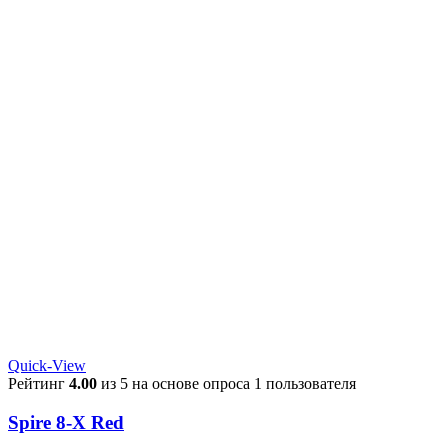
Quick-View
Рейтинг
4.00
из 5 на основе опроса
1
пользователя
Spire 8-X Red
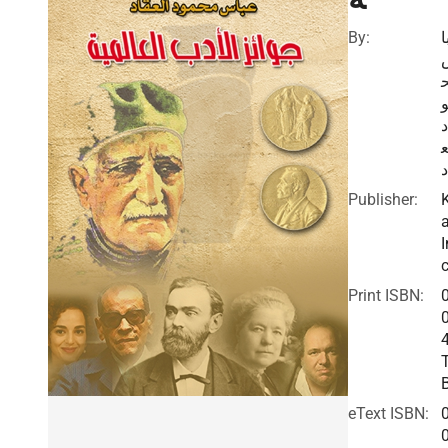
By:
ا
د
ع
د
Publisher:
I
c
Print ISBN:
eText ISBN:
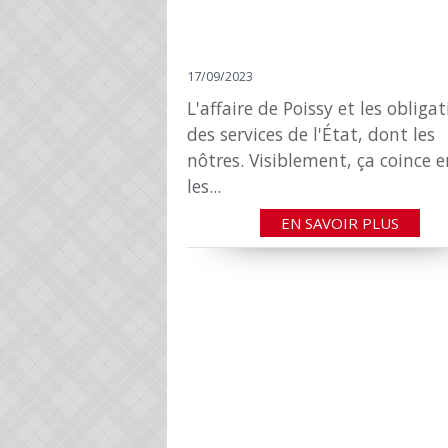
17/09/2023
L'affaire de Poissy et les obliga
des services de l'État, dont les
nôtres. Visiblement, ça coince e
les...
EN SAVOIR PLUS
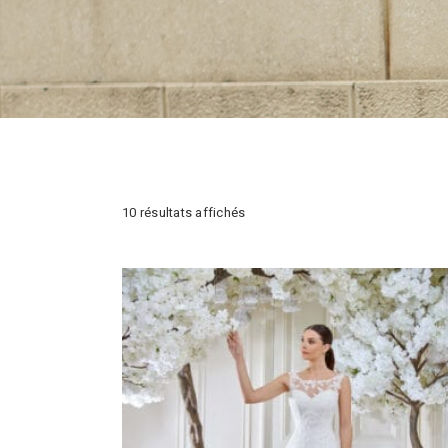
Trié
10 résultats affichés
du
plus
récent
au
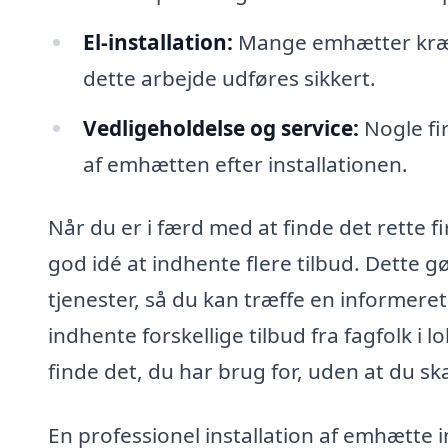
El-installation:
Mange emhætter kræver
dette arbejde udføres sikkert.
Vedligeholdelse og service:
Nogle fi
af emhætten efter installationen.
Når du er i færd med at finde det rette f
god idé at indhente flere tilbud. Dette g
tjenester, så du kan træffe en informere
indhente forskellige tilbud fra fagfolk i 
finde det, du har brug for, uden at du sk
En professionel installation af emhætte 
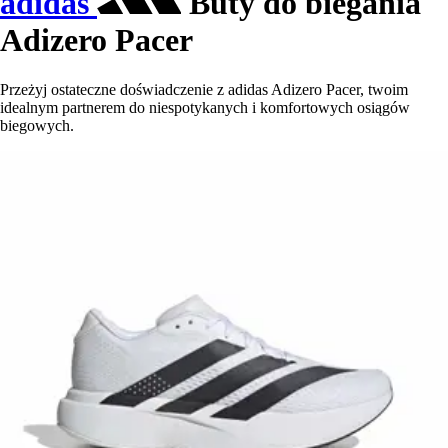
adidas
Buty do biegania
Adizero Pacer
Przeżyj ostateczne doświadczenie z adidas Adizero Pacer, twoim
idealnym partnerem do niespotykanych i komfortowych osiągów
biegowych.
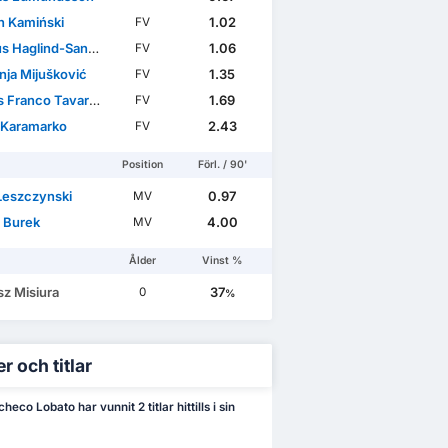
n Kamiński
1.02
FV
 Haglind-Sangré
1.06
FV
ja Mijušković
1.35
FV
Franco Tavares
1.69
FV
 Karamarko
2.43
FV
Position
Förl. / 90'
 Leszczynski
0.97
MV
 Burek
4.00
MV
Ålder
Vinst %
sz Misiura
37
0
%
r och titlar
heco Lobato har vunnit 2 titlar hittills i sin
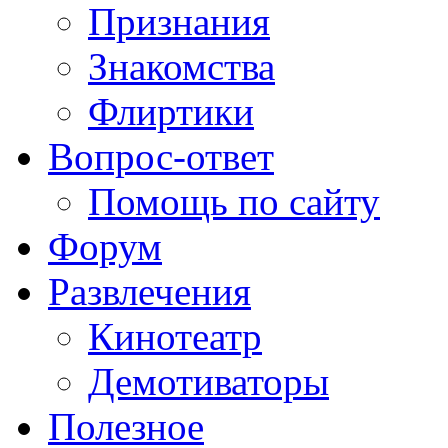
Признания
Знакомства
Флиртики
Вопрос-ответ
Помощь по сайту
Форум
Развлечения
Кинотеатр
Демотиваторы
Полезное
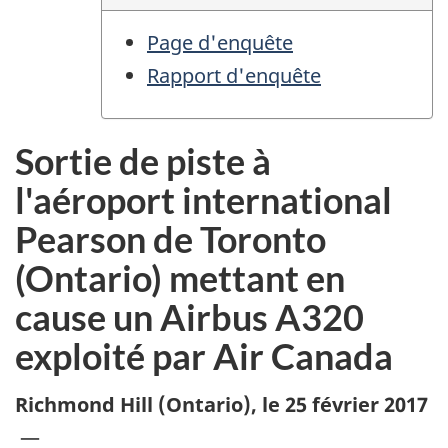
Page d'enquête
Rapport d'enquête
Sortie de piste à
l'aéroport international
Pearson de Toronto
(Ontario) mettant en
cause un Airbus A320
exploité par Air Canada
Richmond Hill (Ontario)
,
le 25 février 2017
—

################

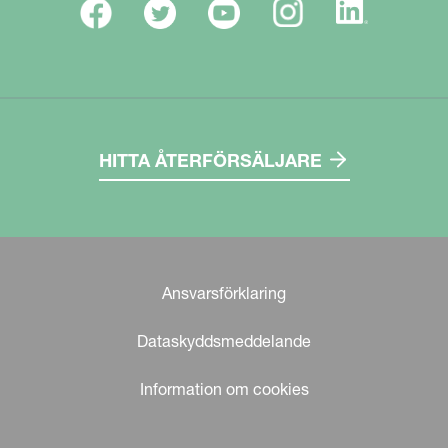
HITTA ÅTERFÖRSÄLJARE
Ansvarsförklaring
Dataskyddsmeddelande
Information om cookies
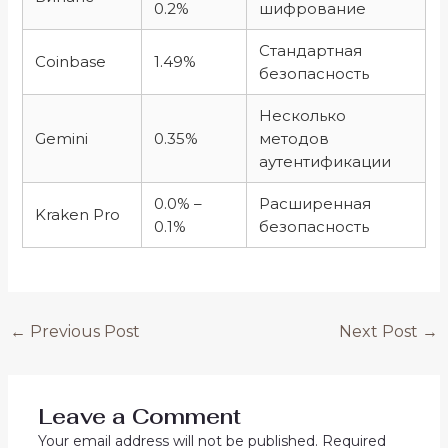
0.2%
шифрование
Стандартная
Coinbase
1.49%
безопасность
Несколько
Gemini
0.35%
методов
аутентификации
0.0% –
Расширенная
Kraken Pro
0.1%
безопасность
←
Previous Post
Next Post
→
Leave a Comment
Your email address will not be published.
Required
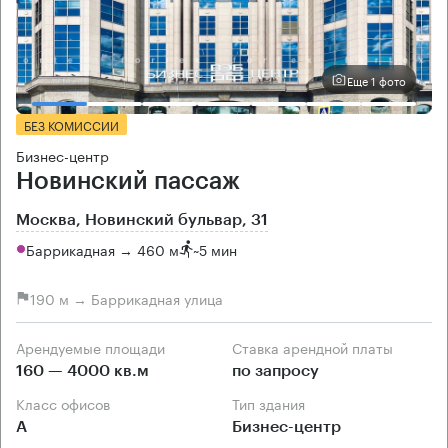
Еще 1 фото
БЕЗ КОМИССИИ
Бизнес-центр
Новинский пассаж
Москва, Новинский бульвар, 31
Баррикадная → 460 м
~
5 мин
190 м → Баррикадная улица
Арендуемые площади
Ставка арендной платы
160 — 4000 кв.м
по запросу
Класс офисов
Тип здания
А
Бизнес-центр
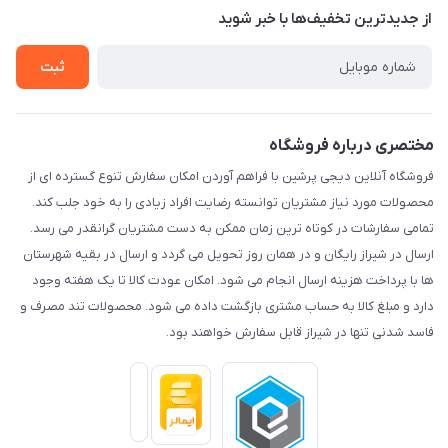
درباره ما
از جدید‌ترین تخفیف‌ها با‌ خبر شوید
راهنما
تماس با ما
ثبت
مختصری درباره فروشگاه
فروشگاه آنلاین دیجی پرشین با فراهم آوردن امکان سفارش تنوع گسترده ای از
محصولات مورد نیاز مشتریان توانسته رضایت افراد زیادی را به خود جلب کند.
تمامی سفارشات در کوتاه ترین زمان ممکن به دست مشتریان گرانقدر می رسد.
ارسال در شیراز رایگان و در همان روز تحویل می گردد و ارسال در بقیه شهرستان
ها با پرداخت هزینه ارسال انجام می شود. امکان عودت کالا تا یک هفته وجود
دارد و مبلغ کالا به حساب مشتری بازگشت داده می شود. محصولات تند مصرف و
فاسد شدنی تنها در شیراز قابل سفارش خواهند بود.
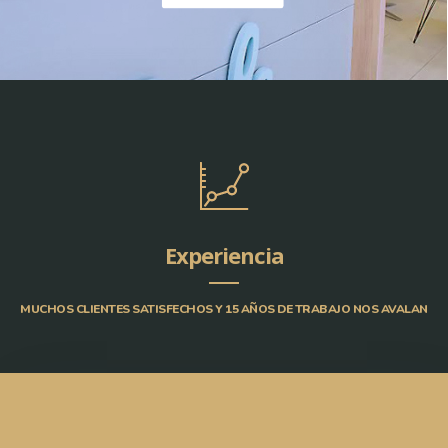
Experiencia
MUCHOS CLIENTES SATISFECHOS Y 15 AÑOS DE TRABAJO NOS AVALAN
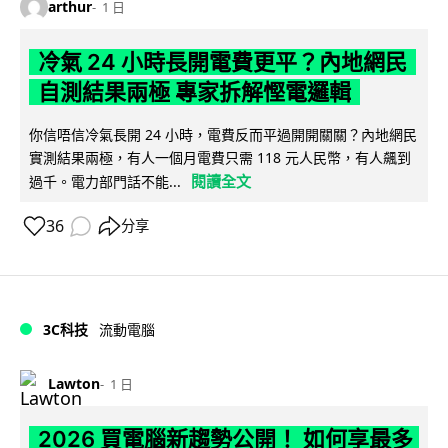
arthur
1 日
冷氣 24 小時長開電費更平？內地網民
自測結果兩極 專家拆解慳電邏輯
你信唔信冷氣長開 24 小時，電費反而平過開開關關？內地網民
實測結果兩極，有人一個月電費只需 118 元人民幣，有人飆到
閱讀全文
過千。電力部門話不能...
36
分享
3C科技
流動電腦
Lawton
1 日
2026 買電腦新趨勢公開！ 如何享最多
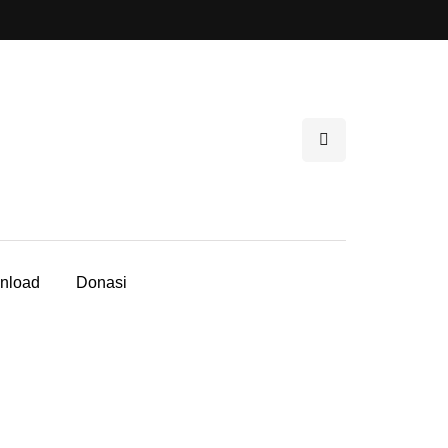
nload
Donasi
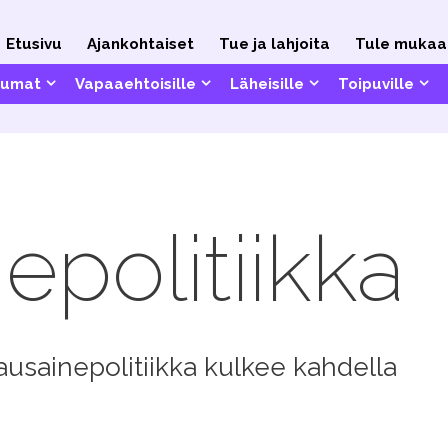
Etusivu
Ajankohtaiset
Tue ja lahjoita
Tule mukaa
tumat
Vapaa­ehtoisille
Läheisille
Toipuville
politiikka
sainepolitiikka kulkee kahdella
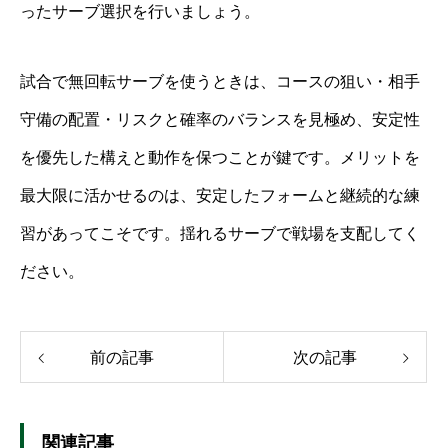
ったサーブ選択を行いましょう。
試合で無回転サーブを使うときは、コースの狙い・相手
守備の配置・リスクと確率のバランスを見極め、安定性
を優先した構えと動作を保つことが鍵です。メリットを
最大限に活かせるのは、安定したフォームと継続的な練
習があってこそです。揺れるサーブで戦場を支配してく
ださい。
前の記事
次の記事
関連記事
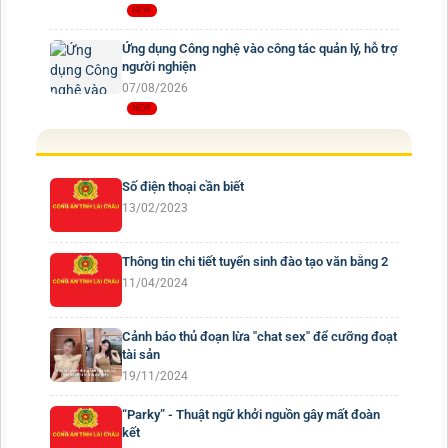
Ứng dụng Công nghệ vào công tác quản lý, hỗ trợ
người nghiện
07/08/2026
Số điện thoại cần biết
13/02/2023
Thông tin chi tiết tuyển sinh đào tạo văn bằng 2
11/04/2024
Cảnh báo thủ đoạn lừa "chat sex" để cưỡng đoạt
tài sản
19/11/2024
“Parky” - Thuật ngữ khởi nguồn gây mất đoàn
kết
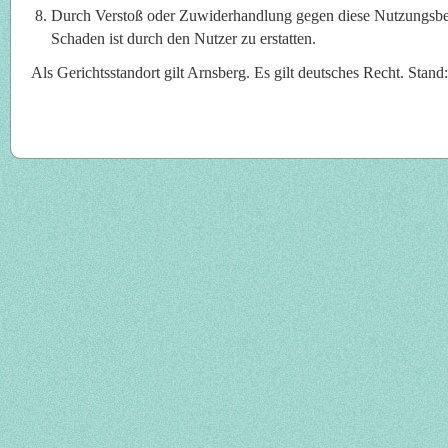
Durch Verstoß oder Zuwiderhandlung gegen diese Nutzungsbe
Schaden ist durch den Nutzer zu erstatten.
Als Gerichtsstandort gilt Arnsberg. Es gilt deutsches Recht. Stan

################

Problem details ▸ Copy the lines from "Durch Verstoß oder" through "Als Gerichtsstandort gilt" word for word.

Expected answer ▸
Durch Verstoß oder Zuwiderhandlung gegen diese Nutzungsbe
Schaden ist durch den Nutzer zu erstatten.
Als Gerichtsstandort gilt Arnsberg. Es gilt deutsches Recht. Stan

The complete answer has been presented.